Mas o tempo passa, o mundo muda e a população saudita rejuvenesceu. Com isso, veio uma mudança de geração que levou a opinião pública a ver as coisas da vida com menos extremismo e mais pragmatismo. Filho do rei Salman, o príncipe herdeiro Muhammad bin Salman (MBS), de 32 anos, está liderando esta mudança radical no reino. Ele notou que os jovens não tinham muitas opções de lazer além de ficar rodando de carro nas ruas no fim de semana. Mandou então instituir uma autoridade responsável pelo entretenimento, que tem trazido espetáculos de outros países para a Arábia Saudita.
MBS também viu que as sauditas estavam sendo sufocadas pelas restrições sociais e, por isso, apoia reformas que lhes dão mais poder e liberdade. Mas estas mudanças começaram anos atrás, quando o rei Abdullah deu a elas o direito de votar em eleições municipais, em 2015, e nomeou 30 mulheres para o Conselho de Shoura, em 2013.
Mesmo assim, circulam boatos de que, inicialmente, haverá restrições.

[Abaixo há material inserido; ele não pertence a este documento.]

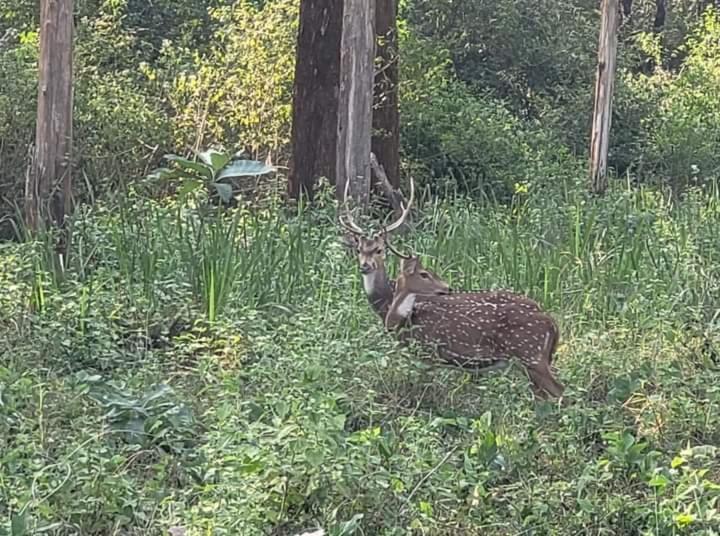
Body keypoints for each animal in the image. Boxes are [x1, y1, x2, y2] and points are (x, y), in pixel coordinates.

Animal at [386, 254, 564, 398]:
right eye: (424, 274)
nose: (447, 288)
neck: (404, 319)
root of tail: (553, 323)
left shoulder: (430, 352)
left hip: (531, 355)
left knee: (559, 390)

Um deles diz que somente mulheres com 30 anos ou mais vão poder dirigir e que, num primeiro momento, não será permitido nos fins de semana.
A jornalista saudita Abeer Mishkhas, que há anos apoia a luta das mulheres para dirigir, me disse que acha que o governo vai ser cauteloso no início para evitar conflitos nas ruas.
“Eu não acho que mulheres de 18 a 29 anos vão ser autorizadas a dirigir no início, em parte por causa dos possíveis confrontos nas ruas e também para ter certeza de que tudo vai se desenrolar sem problemas,” afirmou Abeer.
Até hoje, sauditas têm sido obrigadas a contratar motoristas estrangeiros — a maioria de Indonésia e Paquistão — para se deslocar. Mas a alternativa tem um custo alto, porque elas têm que pagar os vistos, passagens áreas até o reino, abrigo e comida, além dos salários dos profissionais.
O site de notícias “Al Arabiya English” compilou dados da Autoridade Geral de Estatística do governo e publicou uma matéria esta semana dizendo que há 1,3 milhão de motoristas estrangeiros no país. O órgão governamental estima que famílias sauditas gastem mais de US$ 6,7 bilhões por ano com motoristas vindos de outros países.
Vários críticos de plantão do reino disseram que o governo saudita decidiu autorizar as mulheres dirigirem agora só para tirar a atenção do suposto fracasso das políticas de intervenção na Síria e no Iêmen. Mas, para mim, a crítica não é válida. O importante é que elas, finalmente, conseguiram, o que vai ajudar muito o seu desenvolvimento econômico e social.
Durante anos, as sauditas dependeram de seus pais, irmãos, maridos e motoristas para as levarem de carro a escola, trabalho, supermercado, médicos, universidade ou simplesmente ao shopping para encontrar amigas. Isso gerou enorme estresse e frustração para elas e para os condutores masculinos.
Com a nova lei, as mulheres não vão ficar mais reféns de homens para se deslocar. Agora, além de ser proprietárias de veículos, elas vão poder conduzi-los.
“Eu vou comparar o carro dos meus sonhos, um Mustang conversível, e vai ser preto e amarelo!,” disse a ativista Sahar Nassif à BBC.
Eu não tinha muita esperança de viver para ver esta mudança, mas estou eufórico com a notícia. Pena que minhas tias que eram proprietárias de carros nunca poderão sentir a liberdade de se sentar atrás de um volante e dirigir numa estrada aberta.
Esta coluna foi publicada no O Globo de 29/09/2017.